Donc, regardez à nouveau l'imagerie de la pièce à la fin qui représente le sens de la cupidité qui est normalement associé aux Juifs ici et il est évidemment transféré ici à l'anti-Semite dans un sens très symbolique. Et aussi toute cette idée de la toux, le phlegme, la congestion fait partie de la métaphore de la maladie que Joyce essaie de décrire ici.
Donc, la vraie maladie se trouve dans l'antisémitisme non pas dans les Semites ici, ce qui est assez évident, ce qui est assez évident ici. Et bien sûr, vous savez que Stephen ne veut pas s'engager avec lui parce qu'il est un employé, un employé minuscule de cette institution. Mais Joyce, le narrateur ici nous dit très clairement que toute la maladie de l'antisémitisme est ce qui imprègnent Dublin à ce moment-là et que l'image finale des pièces de danse est évidemment tout à fait symbolique et qu'elle est un peu à l'écart, un cadeau à toute l'idée de cupidité qui se trouve non pas dans un Juif, mais dans le antisémite tel qu'incarné par le directeur de cette institution religieuse.

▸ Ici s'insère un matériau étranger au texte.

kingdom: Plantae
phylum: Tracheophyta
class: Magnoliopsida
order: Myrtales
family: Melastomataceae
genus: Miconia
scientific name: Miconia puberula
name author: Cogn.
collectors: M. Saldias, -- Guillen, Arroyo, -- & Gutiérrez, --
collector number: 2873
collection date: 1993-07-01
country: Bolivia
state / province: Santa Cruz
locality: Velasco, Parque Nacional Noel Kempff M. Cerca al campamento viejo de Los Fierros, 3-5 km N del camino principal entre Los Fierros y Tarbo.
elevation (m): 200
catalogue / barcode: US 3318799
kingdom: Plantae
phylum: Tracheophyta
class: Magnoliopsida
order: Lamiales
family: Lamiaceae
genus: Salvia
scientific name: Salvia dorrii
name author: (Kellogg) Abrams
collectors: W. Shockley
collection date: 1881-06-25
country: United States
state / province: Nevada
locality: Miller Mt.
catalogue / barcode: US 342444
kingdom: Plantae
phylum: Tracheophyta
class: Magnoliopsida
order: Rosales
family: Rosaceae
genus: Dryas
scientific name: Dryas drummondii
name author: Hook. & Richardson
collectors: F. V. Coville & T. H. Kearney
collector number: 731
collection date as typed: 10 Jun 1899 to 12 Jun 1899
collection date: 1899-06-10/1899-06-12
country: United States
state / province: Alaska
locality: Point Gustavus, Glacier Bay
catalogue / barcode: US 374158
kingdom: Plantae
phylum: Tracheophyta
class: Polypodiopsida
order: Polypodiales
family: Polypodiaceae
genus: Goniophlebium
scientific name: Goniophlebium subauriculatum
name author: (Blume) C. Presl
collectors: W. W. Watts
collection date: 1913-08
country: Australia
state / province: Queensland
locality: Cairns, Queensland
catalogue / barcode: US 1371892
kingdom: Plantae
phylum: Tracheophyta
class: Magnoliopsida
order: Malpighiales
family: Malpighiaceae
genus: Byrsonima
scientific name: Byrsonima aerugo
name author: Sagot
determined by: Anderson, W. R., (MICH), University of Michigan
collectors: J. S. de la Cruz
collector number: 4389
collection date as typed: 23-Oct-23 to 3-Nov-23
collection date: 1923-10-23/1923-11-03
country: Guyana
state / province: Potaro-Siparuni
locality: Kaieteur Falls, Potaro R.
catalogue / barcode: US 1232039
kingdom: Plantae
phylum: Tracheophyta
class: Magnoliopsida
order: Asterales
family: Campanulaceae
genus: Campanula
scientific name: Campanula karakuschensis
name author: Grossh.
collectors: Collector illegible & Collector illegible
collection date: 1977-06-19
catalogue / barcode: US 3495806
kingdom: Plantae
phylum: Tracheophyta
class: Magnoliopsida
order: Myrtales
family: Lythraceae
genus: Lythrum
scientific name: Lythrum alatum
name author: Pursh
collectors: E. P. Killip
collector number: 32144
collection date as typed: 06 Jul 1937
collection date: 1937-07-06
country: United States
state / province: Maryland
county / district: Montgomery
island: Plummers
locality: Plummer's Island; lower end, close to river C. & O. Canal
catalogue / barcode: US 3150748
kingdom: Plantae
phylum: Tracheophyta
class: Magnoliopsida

Alors, je m'arrête à ce point aujourd'hui. Mais il s'agit d'une section très courte, mais qui donne néanmoins un sens de l'image politique de Dublin à ce moment-là, l'image raciste de Dublin, ce point de temps, dans lequel navigue le protagoniste central Leopold Bloom avec lequel nous allons commencer la prochaine conférence.
Je vous remercie de votre attention.